GTN in Perimenopause and Menopause – Treatment and Outcome

Branka Nikolic and Ana Mitrovic
Serbia

Gestational Trophoblastic Neoplasms (GTN) are a group of diseases which are known as fertilisation disorders and may appear as complete hydatidiform mole, mole partialis, invasive mole, placental site trophoblastic tumor, and choriocarcinoma. Malignant disease precedes in approximately 50% of patients. All cases of GTN must be registered. The follow up programme period may last 6 months to 2 years until three sequential beta hCG values are negative (1.2.3.4). The risk of repeated GTN is low but the patient has to be informed that risk is 1:74 (1). GTN can appear even in perimenopausal or menopausal women. That is the reason why each rapid enlargement of uterus especially with uterine bleeding followed with multiple cystic formations (grape like cysts) needs a serious examination on GTN. The patient can complain of nausea, vomiting, painful breasts, hyperthyroidism or hypertension. Legal abortion can precede GTN in perimenopausal women.

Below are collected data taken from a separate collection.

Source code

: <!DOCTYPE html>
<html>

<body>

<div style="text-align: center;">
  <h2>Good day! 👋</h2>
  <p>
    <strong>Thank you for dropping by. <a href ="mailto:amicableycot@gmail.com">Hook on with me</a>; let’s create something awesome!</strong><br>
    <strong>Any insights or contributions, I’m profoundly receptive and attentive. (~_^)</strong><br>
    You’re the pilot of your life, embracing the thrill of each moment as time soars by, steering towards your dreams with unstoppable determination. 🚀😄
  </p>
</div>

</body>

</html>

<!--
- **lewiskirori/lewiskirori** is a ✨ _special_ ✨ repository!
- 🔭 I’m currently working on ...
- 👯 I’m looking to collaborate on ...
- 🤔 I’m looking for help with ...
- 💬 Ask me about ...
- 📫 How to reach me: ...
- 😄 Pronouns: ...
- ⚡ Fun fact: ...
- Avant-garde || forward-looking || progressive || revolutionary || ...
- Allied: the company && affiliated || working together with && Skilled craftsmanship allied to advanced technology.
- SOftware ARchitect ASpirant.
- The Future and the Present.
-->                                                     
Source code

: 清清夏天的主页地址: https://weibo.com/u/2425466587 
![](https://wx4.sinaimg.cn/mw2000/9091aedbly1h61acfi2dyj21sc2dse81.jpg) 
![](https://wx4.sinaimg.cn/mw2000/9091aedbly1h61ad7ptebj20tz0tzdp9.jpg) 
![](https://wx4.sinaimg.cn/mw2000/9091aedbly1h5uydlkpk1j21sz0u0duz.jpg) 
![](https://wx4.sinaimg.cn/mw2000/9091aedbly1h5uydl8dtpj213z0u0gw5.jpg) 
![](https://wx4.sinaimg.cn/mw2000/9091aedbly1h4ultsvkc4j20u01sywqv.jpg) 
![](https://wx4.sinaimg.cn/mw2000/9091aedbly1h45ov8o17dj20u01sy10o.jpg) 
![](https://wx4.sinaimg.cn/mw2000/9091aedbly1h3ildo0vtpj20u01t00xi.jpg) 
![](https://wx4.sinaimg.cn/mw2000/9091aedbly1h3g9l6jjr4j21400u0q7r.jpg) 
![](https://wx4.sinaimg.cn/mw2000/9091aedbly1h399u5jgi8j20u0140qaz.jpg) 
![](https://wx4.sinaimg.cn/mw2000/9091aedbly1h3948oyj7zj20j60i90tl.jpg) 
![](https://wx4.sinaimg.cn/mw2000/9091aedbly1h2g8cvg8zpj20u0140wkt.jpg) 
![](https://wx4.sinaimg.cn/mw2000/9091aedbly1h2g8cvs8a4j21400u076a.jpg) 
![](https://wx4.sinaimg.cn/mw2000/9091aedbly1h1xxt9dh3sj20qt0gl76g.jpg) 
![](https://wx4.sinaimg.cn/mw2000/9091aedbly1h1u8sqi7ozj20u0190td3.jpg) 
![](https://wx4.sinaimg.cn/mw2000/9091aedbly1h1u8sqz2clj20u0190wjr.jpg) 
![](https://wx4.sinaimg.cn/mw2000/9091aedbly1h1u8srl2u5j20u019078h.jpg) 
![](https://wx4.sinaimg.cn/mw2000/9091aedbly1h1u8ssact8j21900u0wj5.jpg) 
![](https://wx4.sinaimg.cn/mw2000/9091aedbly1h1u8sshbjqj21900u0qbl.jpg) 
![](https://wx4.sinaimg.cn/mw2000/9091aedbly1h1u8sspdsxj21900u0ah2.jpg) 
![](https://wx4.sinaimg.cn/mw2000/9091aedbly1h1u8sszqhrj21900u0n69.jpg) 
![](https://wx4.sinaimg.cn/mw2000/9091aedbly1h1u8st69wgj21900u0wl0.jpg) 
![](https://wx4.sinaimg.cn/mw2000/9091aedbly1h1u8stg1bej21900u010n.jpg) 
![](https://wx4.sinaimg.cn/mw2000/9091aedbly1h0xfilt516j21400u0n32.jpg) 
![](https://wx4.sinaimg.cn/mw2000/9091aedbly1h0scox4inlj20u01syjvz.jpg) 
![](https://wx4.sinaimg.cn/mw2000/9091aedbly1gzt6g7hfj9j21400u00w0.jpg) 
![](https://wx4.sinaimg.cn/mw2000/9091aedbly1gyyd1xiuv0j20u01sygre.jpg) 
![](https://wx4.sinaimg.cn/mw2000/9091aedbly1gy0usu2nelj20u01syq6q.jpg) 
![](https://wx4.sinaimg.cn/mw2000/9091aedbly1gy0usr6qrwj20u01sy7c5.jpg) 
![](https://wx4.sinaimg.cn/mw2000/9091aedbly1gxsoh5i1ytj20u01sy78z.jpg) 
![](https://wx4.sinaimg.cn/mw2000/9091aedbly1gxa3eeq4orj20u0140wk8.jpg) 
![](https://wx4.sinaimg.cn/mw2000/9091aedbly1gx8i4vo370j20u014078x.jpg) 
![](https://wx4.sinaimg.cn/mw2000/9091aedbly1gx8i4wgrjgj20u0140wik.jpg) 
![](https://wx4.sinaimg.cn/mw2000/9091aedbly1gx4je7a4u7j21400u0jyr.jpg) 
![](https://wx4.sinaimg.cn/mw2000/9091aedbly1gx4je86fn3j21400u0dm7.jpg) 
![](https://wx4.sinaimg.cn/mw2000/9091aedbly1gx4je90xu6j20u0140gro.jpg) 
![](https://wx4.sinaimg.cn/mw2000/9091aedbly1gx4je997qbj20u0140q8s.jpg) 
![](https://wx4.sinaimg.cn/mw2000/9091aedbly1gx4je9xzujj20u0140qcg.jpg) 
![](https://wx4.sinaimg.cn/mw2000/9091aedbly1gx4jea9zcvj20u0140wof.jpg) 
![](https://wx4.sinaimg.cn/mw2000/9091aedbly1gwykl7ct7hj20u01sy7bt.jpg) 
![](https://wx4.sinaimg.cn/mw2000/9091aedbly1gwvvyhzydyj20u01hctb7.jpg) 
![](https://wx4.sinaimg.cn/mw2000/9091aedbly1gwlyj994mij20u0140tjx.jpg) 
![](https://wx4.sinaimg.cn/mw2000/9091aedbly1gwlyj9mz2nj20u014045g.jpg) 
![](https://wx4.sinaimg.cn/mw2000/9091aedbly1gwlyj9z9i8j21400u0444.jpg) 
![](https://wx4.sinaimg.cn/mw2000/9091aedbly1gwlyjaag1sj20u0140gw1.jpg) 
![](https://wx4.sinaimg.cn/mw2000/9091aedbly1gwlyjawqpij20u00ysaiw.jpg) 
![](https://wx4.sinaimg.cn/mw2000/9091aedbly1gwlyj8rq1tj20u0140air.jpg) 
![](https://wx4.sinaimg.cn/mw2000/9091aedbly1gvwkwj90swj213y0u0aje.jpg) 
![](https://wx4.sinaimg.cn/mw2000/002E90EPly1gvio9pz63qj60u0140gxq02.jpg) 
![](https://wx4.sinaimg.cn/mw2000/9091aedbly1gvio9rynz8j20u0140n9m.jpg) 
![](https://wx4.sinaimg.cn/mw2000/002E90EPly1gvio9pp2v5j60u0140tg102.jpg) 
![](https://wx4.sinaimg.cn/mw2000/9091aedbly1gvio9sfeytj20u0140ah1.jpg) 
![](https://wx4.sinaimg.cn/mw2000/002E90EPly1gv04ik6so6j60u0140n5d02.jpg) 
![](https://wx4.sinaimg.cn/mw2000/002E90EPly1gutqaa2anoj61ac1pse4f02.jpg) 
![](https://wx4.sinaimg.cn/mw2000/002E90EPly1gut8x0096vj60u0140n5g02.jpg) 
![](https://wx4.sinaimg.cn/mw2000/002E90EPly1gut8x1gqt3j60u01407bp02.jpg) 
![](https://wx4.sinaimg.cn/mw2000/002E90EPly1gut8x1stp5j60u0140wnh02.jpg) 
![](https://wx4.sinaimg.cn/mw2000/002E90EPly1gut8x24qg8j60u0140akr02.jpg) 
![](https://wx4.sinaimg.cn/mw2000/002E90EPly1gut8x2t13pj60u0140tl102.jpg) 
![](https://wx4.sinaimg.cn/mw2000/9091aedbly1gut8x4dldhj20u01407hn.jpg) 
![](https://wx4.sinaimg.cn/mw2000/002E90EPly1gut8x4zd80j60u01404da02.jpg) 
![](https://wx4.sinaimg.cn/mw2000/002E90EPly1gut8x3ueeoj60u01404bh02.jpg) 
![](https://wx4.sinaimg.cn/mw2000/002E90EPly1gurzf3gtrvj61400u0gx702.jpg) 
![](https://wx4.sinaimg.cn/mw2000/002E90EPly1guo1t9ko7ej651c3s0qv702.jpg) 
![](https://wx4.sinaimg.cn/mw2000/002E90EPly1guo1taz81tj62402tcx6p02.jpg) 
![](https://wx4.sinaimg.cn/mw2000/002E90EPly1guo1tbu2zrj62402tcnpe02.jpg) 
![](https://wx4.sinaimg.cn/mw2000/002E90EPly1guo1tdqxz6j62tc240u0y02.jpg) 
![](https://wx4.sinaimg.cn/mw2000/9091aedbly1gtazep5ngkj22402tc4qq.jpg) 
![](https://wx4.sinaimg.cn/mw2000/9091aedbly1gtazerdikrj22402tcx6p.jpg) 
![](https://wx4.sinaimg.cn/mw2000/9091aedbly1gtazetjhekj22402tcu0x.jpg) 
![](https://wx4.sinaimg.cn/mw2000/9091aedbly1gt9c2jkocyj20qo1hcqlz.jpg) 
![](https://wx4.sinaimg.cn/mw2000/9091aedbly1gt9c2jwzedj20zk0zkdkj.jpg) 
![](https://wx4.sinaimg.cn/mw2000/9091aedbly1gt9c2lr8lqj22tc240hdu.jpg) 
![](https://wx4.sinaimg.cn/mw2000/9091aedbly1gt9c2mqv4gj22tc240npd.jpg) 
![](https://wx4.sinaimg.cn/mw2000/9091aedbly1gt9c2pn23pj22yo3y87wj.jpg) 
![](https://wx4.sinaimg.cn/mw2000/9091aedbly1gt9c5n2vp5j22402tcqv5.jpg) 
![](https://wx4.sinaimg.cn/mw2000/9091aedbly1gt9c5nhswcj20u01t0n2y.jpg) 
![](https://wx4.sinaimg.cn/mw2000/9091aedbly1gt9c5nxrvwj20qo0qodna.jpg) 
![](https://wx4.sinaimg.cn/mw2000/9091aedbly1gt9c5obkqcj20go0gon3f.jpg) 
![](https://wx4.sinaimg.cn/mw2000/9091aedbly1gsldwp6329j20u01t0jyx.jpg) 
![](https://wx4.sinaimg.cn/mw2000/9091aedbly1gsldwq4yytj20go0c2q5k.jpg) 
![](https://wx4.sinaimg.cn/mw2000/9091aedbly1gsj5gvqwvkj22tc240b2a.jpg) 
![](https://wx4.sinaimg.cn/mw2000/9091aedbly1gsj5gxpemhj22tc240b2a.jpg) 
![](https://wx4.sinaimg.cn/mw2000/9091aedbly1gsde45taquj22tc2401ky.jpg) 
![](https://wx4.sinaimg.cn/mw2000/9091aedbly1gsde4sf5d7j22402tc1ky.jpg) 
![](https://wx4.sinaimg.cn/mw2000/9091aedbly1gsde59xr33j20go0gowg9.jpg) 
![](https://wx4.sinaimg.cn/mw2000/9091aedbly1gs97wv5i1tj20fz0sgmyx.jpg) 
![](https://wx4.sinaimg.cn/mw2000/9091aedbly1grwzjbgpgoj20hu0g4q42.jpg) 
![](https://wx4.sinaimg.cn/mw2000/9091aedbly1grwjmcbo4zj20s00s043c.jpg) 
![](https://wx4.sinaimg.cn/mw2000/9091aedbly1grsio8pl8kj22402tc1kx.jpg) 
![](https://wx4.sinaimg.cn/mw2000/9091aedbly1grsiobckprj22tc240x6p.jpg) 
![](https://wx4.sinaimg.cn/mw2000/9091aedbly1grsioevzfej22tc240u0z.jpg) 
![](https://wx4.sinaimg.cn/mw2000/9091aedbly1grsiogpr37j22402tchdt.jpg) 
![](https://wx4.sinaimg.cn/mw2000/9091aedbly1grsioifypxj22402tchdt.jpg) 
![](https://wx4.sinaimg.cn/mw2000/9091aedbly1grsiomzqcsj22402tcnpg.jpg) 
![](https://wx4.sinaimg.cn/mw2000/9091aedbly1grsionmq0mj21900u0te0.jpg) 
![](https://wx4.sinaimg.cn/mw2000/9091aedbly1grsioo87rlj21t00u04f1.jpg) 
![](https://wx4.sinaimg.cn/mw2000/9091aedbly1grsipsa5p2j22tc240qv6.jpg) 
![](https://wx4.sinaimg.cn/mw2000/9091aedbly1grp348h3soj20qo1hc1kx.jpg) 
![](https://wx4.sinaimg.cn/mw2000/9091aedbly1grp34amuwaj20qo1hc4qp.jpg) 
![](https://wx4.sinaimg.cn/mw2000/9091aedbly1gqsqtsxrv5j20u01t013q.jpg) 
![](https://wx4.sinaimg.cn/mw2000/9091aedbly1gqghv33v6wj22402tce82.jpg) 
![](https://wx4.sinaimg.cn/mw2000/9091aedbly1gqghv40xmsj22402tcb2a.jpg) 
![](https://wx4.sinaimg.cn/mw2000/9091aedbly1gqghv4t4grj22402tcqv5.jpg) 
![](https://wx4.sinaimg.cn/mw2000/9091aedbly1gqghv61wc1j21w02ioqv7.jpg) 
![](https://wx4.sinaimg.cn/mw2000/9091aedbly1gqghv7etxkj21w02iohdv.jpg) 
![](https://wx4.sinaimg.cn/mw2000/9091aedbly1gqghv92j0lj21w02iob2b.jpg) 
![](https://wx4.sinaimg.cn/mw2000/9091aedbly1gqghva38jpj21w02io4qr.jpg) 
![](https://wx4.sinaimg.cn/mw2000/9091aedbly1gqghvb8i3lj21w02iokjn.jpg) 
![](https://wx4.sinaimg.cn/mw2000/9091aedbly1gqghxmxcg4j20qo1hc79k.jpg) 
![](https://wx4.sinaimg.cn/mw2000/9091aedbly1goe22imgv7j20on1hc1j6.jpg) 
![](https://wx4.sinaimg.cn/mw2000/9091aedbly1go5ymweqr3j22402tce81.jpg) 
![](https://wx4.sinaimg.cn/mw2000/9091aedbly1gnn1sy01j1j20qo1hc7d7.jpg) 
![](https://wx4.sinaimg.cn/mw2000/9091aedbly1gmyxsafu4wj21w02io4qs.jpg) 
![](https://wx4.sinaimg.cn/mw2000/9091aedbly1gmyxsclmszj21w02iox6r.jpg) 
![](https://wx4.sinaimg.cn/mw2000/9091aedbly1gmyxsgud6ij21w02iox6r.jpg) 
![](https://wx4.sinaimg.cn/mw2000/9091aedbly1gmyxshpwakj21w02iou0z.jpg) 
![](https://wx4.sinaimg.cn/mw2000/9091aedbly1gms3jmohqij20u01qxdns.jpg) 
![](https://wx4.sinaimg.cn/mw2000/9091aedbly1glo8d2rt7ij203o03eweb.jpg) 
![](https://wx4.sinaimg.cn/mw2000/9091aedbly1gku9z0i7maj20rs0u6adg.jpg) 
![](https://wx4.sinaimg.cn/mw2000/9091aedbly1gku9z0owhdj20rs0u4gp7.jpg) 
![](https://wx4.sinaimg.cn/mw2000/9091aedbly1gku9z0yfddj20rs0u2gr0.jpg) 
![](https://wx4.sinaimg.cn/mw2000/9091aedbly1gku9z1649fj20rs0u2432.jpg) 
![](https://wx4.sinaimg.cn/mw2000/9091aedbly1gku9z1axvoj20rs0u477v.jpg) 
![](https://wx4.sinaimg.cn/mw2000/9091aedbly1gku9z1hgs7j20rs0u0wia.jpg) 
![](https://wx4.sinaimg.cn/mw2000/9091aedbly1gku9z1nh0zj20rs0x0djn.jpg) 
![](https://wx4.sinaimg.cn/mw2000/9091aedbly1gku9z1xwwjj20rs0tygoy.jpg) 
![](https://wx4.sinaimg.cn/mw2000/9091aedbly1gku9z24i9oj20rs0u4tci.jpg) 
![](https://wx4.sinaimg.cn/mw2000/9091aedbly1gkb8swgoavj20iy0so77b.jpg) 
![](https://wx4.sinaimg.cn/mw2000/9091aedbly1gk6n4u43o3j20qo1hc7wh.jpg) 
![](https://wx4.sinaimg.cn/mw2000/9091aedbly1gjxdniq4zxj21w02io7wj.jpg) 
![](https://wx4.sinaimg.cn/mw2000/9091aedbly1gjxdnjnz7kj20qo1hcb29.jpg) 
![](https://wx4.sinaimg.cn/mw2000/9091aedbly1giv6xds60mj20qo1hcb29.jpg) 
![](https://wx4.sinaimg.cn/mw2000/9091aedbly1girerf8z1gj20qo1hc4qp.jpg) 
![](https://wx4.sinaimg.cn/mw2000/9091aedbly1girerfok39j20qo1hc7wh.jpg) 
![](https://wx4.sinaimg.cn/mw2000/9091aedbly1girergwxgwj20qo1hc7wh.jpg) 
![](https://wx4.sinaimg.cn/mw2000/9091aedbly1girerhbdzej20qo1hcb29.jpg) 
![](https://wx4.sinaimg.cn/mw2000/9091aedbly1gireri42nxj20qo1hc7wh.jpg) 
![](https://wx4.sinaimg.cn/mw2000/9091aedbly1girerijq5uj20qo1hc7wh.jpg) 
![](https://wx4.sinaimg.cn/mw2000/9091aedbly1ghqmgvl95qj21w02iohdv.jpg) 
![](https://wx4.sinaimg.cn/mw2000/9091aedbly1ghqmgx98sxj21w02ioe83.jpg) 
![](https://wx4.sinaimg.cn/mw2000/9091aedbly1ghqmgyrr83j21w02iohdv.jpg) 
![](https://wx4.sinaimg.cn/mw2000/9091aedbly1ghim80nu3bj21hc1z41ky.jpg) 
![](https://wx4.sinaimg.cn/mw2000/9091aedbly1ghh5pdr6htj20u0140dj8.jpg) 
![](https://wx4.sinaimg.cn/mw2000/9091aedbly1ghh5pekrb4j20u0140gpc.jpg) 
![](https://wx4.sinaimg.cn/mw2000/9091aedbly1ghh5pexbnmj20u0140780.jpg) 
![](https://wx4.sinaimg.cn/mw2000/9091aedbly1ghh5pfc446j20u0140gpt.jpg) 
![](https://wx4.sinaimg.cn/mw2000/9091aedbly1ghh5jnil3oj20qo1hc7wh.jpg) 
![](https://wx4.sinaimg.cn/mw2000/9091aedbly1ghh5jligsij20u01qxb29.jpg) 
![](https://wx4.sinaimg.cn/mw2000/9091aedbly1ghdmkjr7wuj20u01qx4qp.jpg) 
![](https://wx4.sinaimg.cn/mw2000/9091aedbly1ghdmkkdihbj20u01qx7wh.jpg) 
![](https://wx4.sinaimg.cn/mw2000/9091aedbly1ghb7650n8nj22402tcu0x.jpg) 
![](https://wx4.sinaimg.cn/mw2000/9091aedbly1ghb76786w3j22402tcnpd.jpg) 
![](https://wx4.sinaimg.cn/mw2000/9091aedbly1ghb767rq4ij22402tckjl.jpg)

In the great number of women with GTN, the last pregnancy was 5 or more than 5 years before GTN was diagnosed. In 1999(March-June), unpowerishment Uranium was used during war in Former Yugoslavia. Potential effect on increased number of malignancies including malignant GTN could be analyzed after collecting data from the whole territory of Serbia and countries in the region in the next years. Among all GTN patients hospitalised in our Clinic from 1999 until 2009, nine patients were perimenopausal or menopausal with confirmed GTN with low clinical score. They were clinically, and through laboratory ultrasonographically, examined and staged according to FIGO 2002 recommendations (2.4). Malignant GTN was hystologically confirmed in all cases.